Object pose estimation is a fundamental task in computer vision and robotics, yet most methods require extensive, dataset-specific training. Concurrently, large-scale vision language models show remarkable zero-shot capabilities. In this work, we bridge these two worlds by introducing ConceptPose, a framework for object pose estimation that is both training-free and model-free. ConceptPose leverages a vision-language-model (VLM) to create open-vocabulary 3D concept maps, where each point is tagged with a concept vector derived from saliency maps. By establishing robust 3D-3D correspondences across concept maps, our approach allows precise estimation of 6DoF relative pose.

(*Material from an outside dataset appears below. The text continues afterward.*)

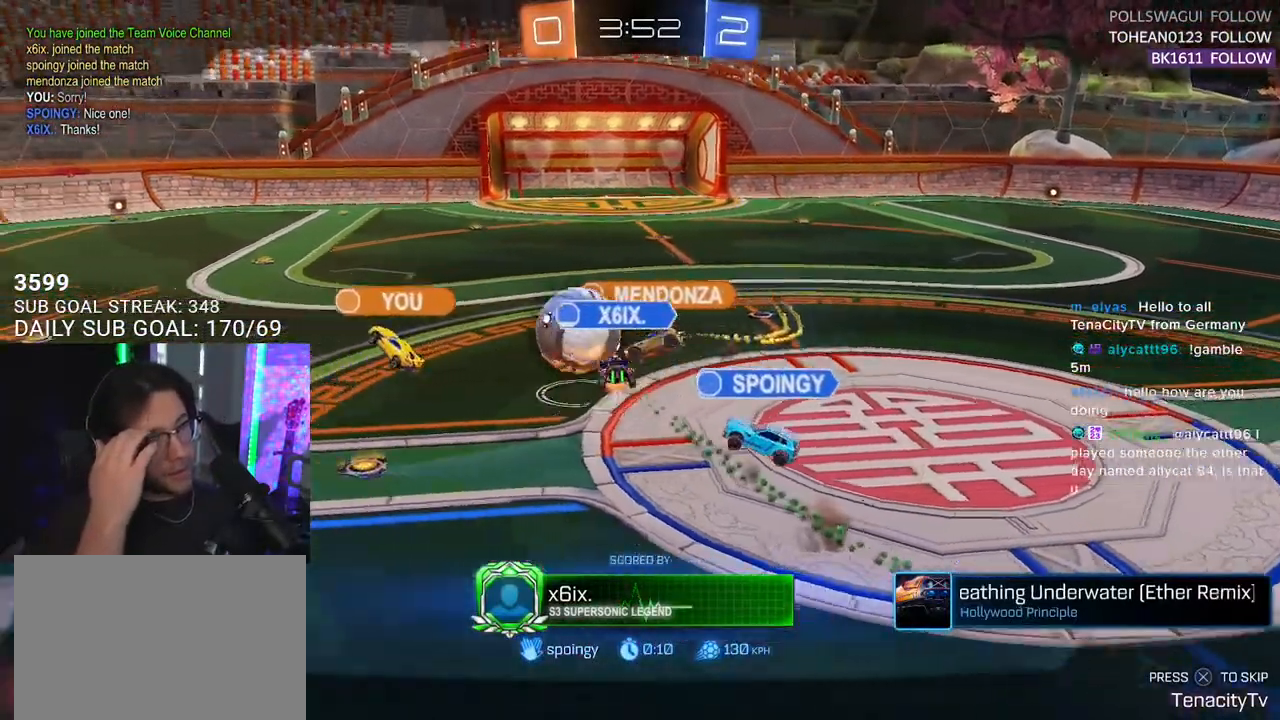
{"buttons": [], "left_stick": "center", "right_stick": "center", "events": [[100, "CROSS", "down"], [283, "CROSS", "up"]]}
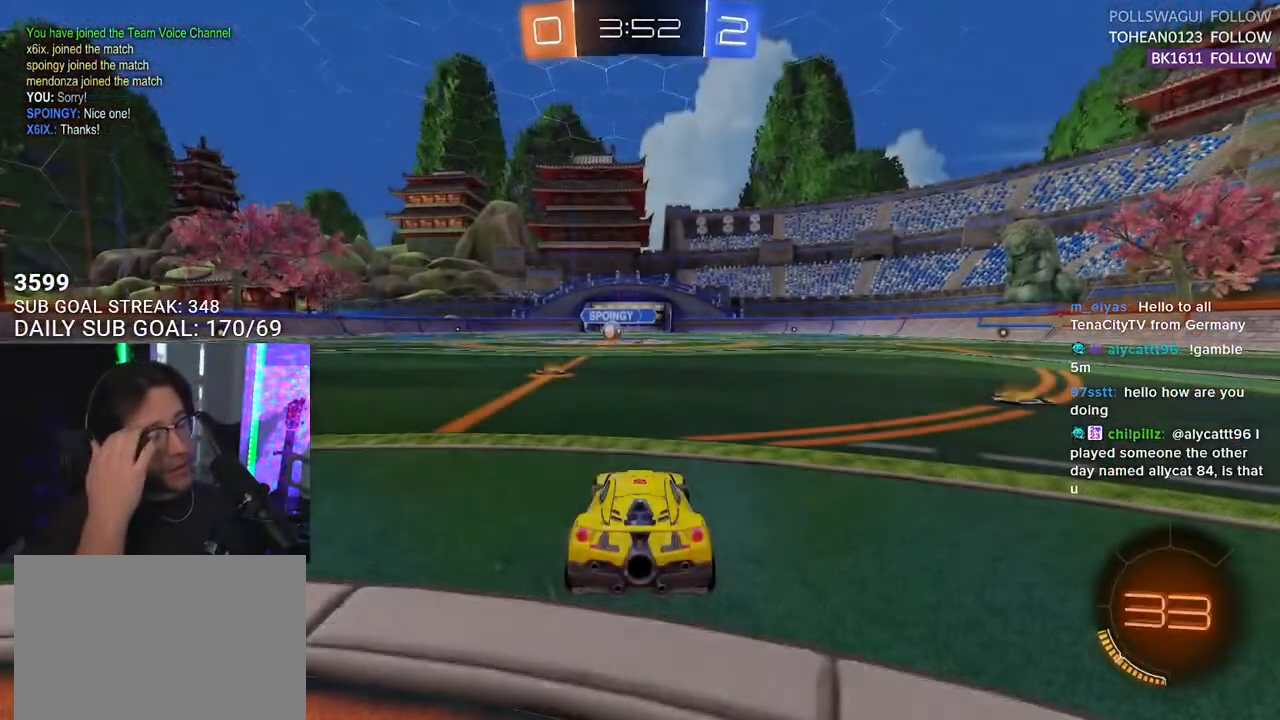
{"buttons": [], "left_stick": "center", "right_stick": "center", "events": []}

Without any object or dataset-specific training, our approach achieves state-of-the-art results on common zero-shot relative pose estimation benchmarks, significantly outperforming existing methods by over 62% in ADD(-S) score, including those that utilize extensive dataset-specific training.


Method


Overview of ConceptPose. Given an object, an LLM generates semantic concepts describing its visual parts and features. A VLM then produces GradCAM saliency maps for each concept across multiple views, which are back-projected into 3D to form concept vectors for each point. By matching these concept vectors between the reference model and the target observation, we establish robust 3D-3D correspondences that enable accurate 6DoF pose estimation via RANSAC.


Qualitative Results


Qualitative results of ConceptPose across multiple benchmarks. Our method produces accurate pose estimates on diverse objects without any dataset-specific training.


Quantitative Results

Relative pose estimation performance comparison on REAL275, Toyota-Light, YCB-Video, and LINEMOD. We report ADD(-S) and BOP AR scores. The (%) improvement over the strongest baseline is shown in the last row. TF indicates training-free methods. Average columns marked with denote averages over only REAL275 and TYOL for fair comparison with Any6D and One2Any, which were not evaluated on YCB-Video and LINEMOD.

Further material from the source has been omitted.